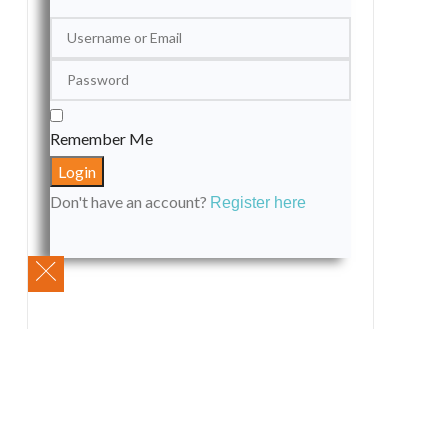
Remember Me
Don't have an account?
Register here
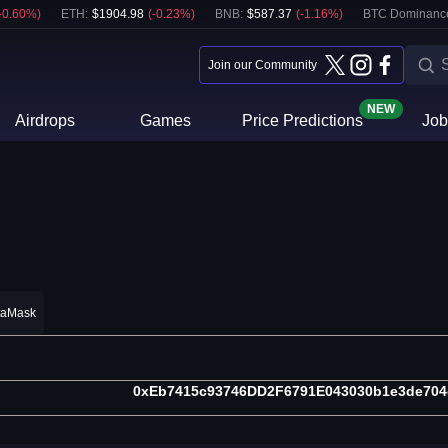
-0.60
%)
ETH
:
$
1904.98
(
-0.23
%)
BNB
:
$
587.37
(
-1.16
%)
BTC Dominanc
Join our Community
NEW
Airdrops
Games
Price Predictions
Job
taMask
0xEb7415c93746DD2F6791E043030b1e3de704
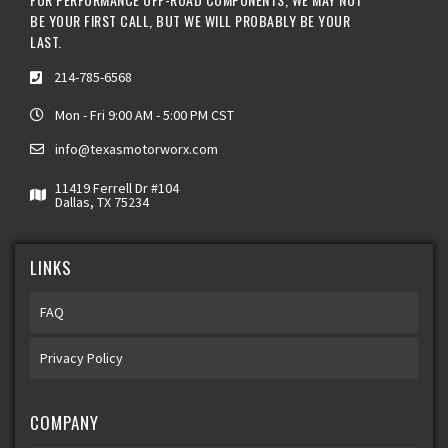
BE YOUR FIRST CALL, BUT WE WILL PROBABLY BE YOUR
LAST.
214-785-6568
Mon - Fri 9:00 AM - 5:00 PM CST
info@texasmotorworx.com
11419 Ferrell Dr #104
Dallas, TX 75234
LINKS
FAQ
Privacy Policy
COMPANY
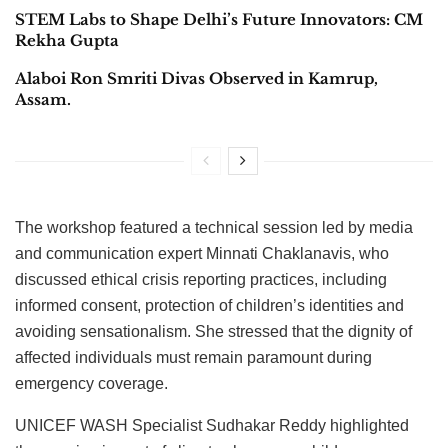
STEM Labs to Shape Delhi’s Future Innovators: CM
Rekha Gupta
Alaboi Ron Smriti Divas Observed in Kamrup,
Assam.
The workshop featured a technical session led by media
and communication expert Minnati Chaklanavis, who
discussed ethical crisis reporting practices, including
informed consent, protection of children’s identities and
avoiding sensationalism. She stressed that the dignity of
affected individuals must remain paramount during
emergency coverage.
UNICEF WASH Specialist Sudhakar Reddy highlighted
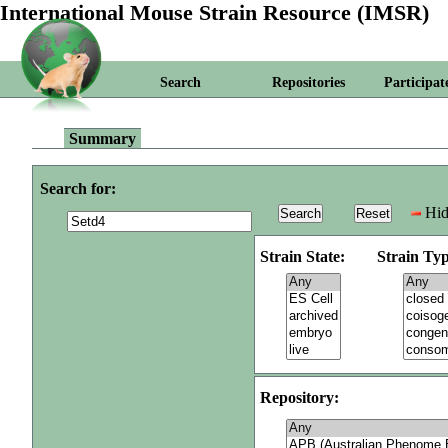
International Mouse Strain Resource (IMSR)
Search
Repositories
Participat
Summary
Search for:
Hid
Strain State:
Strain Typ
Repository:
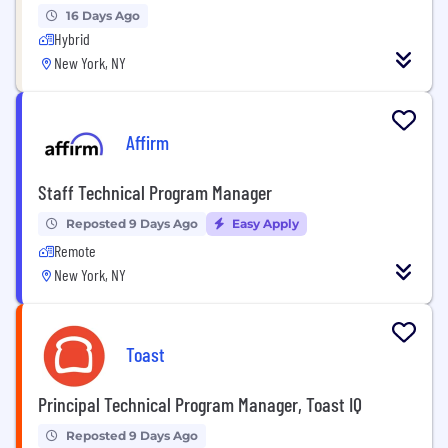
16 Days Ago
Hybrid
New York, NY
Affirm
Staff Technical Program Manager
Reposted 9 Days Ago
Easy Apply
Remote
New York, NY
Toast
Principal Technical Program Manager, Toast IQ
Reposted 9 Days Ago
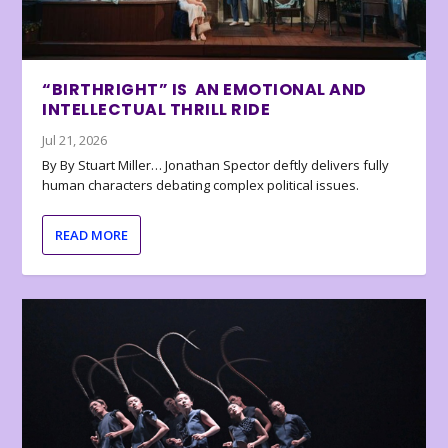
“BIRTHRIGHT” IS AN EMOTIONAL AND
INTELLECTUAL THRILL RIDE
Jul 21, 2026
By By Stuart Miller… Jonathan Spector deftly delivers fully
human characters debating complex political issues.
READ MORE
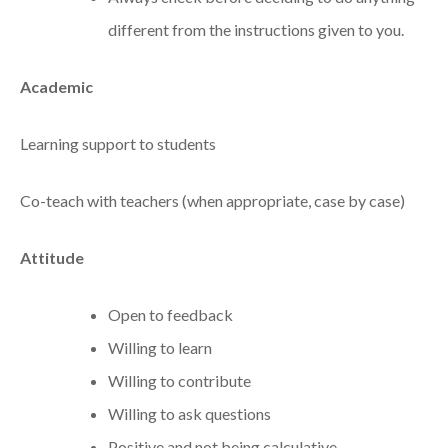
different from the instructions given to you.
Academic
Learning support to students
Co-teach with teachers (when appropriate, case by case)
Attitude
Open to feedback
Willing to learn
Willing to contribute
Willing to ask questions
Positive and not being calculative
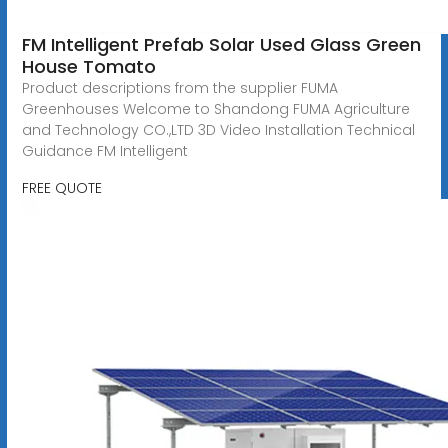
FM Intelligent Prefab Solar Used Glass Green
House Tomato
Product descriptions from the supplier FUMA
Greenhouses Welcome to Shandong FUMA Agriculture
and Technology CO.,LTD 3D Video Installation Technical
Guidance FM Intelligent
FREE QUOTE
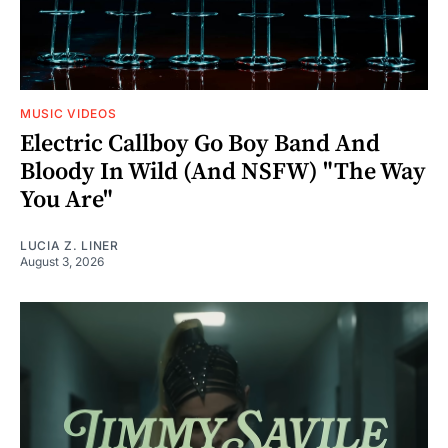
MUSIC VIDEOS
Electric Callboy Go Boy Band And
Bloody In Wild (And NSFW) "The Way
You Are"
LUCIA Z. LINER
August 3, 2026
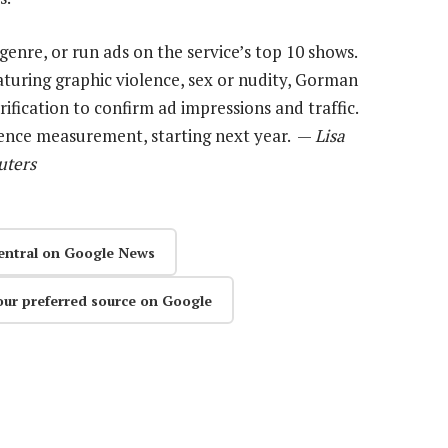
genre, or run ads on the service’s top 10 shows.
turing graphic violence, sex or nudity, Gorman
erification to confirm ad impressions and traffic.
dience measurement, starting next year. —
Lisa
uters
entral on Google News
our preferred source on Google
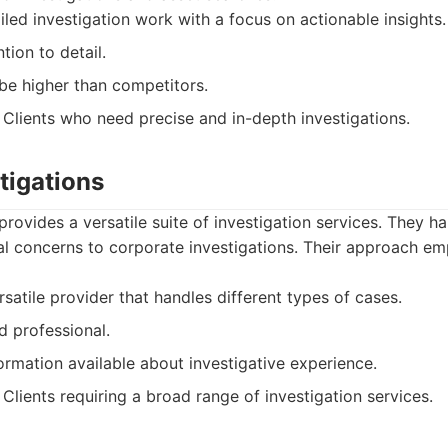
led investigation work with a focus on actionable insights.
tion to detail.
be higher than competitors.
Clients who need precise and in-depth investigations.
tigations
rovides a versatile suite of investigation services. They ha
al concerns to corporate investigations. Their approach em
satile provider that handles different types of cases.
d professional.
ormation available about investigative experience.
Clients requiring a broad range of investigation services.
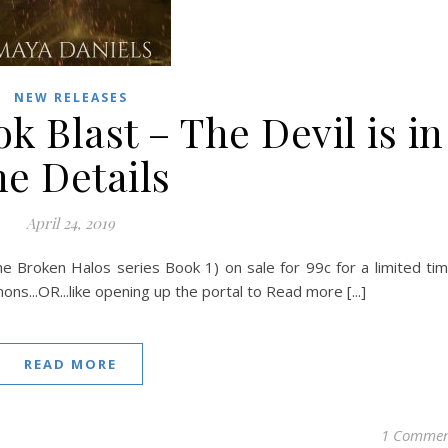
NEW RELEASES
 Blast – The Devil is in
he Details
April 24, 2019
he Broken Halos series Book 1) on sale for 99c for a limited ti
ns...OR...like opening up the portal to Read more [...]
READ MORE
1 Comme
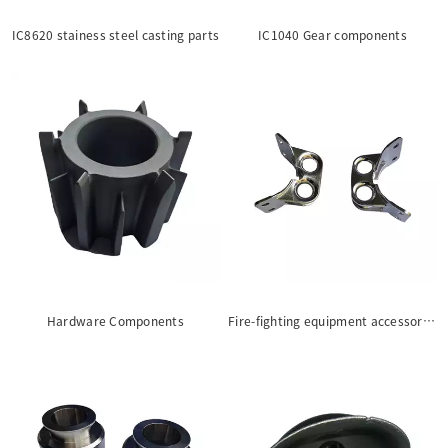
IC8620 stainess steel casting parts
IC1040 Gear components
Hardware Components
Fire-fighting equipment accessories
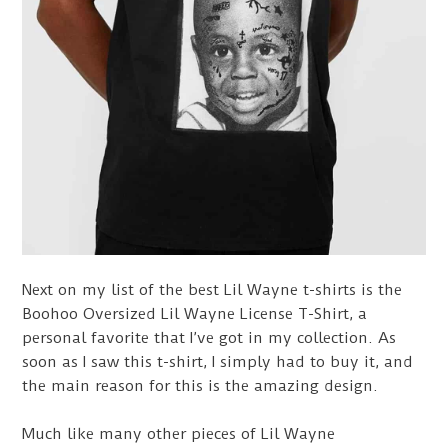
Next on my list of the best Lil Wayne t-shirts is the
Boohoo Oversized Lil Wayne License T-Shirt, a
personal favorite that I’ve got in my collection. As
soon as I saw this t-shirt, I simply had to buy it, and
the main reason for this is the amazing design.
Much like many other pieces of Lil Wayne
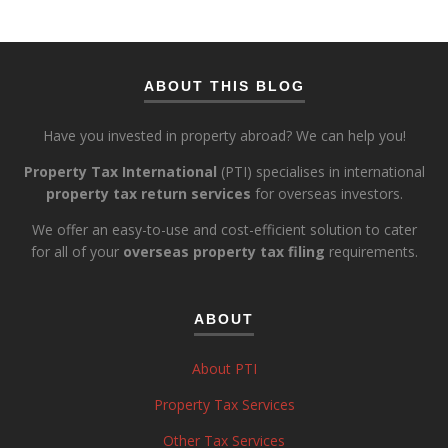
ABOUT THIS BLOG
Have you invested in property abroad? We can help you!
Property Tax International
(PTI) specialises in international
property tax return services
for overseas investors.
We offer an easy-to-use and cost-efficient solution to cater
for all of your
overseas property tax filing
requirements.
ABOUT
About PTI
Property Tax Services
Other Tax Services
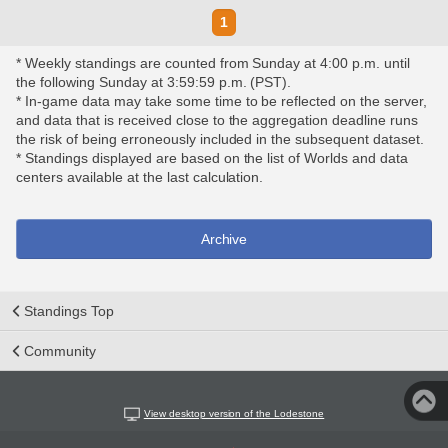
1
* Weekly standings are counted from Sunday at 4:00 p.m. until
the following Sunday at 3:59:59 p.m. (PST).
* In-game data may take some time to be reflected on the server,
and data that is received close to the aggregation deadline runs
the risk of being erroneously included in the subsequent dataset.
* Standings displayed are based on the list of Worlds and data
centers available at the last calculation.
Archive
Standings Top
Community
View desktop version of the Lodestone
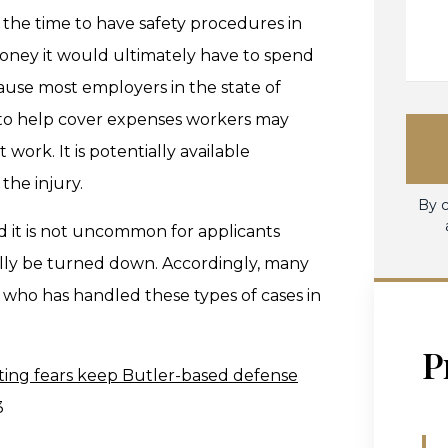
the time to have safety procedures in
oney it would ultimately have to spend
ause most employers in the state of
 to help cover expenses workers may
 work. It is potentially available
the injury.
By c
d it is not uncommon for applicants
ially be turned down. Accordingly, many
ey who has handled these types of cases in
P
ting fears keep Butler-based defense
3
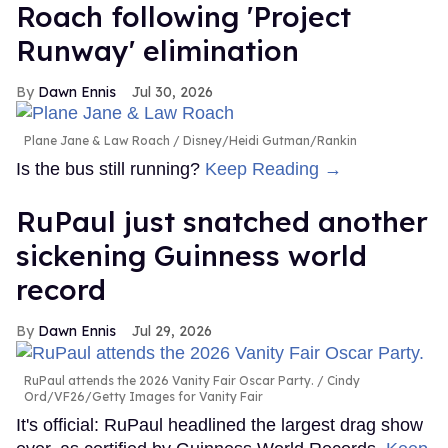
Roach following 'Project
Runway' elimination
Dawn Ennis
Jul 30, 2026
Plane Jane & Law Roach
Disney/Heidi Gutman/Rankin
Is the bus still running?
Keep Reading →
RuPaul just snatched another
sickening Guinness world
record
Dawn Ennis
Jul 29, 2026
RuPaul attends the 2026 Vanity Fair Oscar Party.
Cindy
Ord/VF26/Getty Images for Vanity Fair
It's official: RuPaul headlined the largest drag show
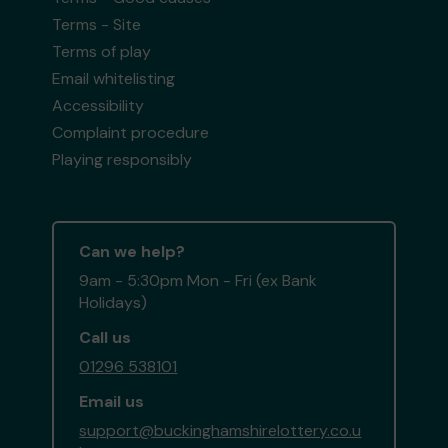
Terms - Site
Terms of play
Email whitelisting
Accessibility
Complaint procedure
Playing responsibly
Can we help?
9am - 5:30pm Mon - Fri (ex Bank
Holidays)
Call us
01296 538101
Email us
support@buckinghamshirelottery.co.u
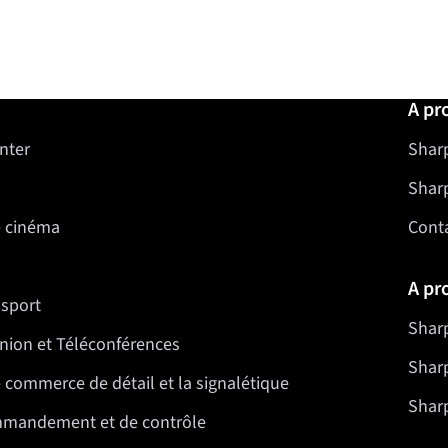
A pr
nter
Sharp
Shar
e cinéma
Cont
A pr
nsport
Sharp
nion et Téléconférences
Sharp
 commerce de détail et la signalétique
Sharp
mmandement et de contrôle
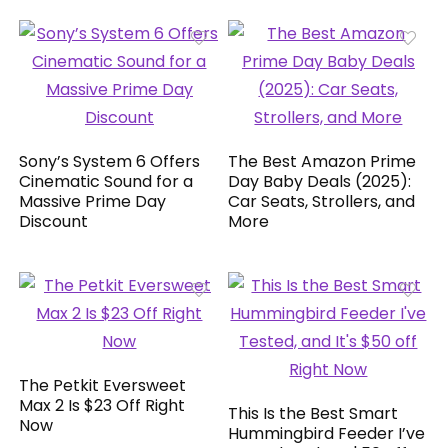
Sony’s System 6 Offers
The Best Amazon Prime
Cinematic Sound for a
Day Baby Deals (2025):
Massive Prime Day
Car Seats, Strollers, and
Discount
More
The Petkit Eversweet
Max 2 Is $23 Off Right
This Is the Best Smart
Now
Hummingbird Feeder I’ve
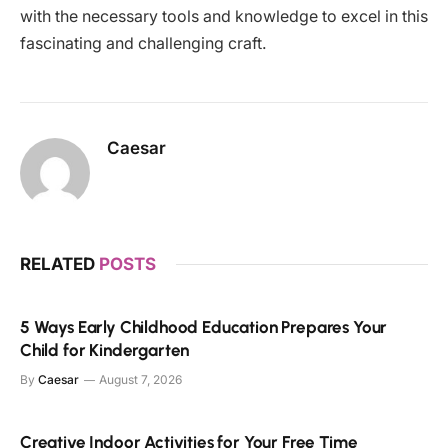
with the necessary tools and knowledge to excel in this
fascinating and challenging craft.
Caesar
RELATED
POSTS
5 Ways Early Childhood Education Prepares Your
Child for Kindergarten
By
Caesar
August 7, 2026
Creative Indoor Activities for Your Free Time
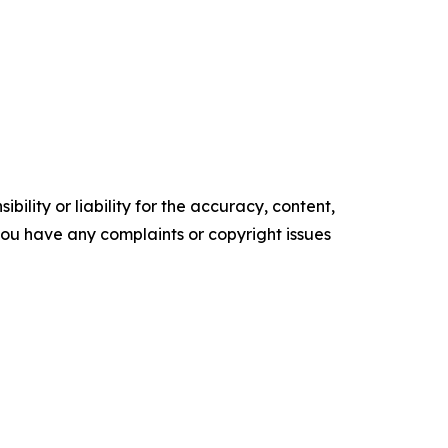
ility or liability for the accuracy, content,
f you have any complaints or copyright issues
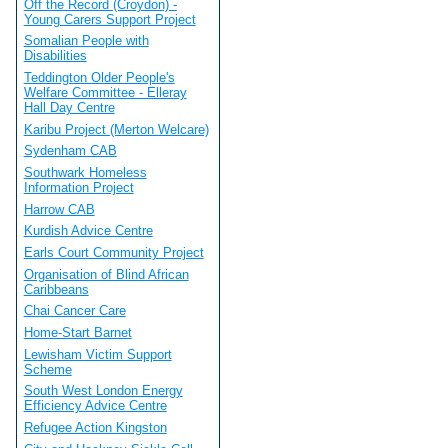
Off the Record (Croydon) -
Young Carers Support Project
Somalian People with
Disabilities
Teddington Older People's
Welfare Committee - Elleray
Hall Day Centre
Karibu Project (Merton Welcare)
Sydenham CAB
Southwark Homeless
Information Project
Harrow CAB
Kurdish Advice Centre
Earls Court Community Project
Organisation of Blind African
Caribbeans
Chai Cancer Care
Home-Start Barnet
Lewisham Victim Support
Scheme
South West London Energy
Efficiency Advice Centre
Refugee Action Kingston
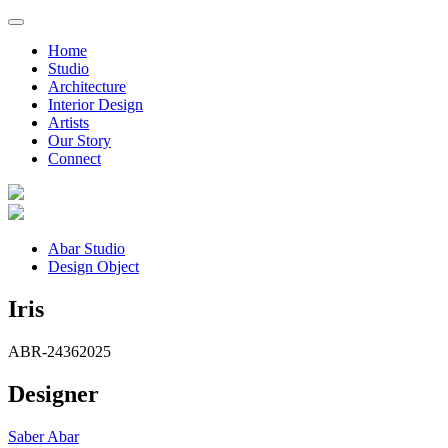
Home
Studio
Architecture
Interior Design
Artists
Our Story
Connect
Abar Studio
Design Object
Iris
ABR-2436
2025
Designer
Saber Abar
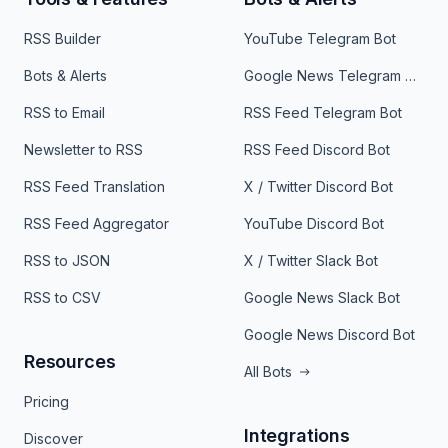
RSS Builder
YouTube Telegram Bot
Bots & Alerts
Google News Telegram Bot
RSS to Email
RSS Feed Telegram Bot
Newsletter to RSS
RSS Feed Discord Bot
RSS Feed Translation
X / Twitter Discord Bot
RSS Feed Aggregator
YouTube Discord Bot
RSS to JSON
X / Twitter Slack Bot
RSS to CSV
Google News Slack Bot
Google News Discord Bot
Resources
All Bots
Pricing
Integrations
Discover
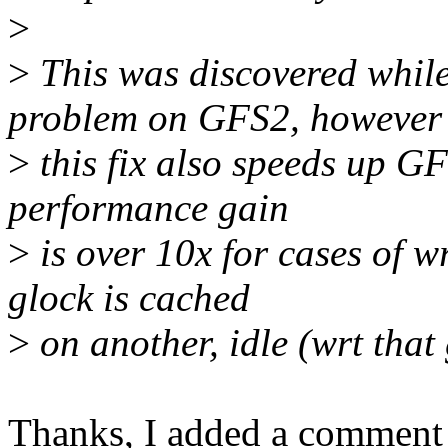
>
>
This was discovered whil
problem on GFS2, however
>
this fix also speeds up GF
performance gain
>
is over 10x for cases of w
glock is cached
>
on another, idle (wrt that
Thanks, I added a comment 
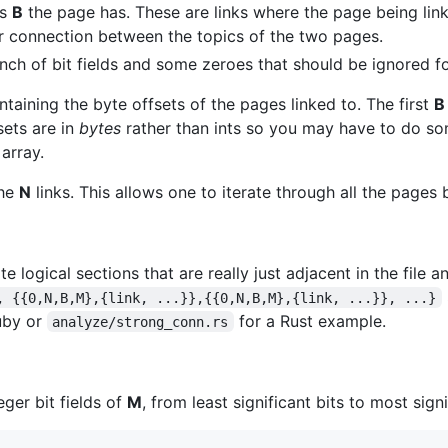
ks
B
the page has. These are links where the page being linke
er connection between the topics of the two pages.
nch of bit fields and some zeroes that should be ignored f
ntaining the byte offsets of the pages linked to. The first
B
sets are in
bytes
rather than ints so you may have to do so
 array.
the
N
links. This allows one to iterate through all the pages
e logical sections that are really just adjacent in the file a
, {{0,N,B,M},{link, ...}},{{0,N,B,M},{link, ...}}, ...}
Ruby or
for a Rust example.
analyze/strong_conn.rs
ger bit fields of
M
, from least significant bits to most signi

---------------

_TASK BRIEF_
Please locate each line in the data above that contains the word "Clients" and copy those lines. Case matters.

_ANSWER_
Clients who need precise and in-depth investigations.
Clients requiring a broad range of investigation services.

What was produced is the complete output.